Instruction
Quote each of the rows below word for word, keeping their order.

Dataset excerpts
__________________________________________________

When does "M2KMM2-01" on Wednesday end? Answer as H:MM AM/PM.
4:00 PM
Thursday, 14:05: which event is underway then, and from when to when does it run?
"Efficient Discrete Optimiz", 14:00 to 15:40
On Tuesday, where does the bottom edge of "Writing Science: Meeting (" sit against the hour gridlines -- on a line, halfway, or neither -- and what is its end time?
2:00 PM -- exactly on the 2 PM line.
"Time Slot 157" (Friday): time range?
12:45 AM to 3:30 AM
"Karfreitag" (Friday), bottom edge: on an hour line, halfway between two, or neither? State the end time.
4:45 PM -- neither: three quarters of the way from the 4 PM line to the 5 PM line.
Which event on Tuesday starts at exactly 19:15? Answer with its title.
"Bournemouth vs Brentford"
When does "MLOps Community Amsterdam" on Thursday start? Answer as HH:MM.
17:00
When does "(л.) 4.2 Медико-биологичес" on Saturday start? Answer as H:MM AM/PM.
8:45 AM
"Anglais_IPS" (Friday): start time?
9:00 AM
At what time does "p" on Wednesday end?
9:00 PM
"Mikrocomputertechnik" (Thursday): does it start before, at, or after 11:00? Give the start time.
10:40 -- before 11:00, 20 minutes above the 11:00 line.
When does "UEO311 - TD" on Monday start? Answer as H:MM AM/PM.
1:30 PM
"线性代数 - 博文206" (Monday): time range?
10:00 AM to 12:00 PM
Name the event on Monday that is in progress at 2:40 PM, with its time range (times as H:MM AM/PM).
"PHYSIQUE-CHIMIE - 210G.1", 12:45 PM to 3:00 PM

__________________________________________________

Written response
When does "M2KMM2-01" on Wednesday end? Answer as H:MM AM/PM.
4:00 PM
Thursday, 14:05: which event is underway then, and from when to when does it run?
"Efficient Discrete Optimiz", 14:00 to 15:40
On Tuesday, where does the bottom edge of "Writing Science: Meeting (" sit against the hour gridlines -- on a line, halfway, or neither -- and what is its end time?
2:00 PM -- exactly on the 2 PM line.
"Time Slot 157" (Friday): time range?
12:45 AM to 3:30 AM
"Karfreitag" (Friday), bottom edge: on an hour line, halfway between two, or neither? State the end time.
4:45 PM -- neither: three quarters of the way from the 4 PM line to the 5 PM line.
Which event on Tuesday starts at exactly 19:15? Answer with its title.
"Bournemouth vs Brentford"
When does "MLOps Community Amsterdam" on Thursday start? Answer as HH:MM.
17:00
When does "(л.) 4.2 Медико-биологичес" on Saturday start? Answer as H:MM AM/PM.
8:45 AM
"Anglais_IPS" (Friday): start time?
9:00 AM
At what time does "p" on Wednesday end?
9:00 PM
"Mikrocomputertechnik" (Thursday): does it start before, at, or after 11:00? Give the start time.
10:40 -- before 11:00, 20 minutes above the 11:00 line.
When does "UEO311 - TD" on Monday start? Answer as H:MM AM/PM.
1:30 PM
"线性代数 - 博文206" (Monday): time range?
10:00 AM to 12:00 PM
Name the event on Monday that is in progress at 2:40 PM, with its time range (times as H:MM AM/PM).
"PHYSIQUE-CHIMIE - 210G.1", 12:45 PM to 3:00 PM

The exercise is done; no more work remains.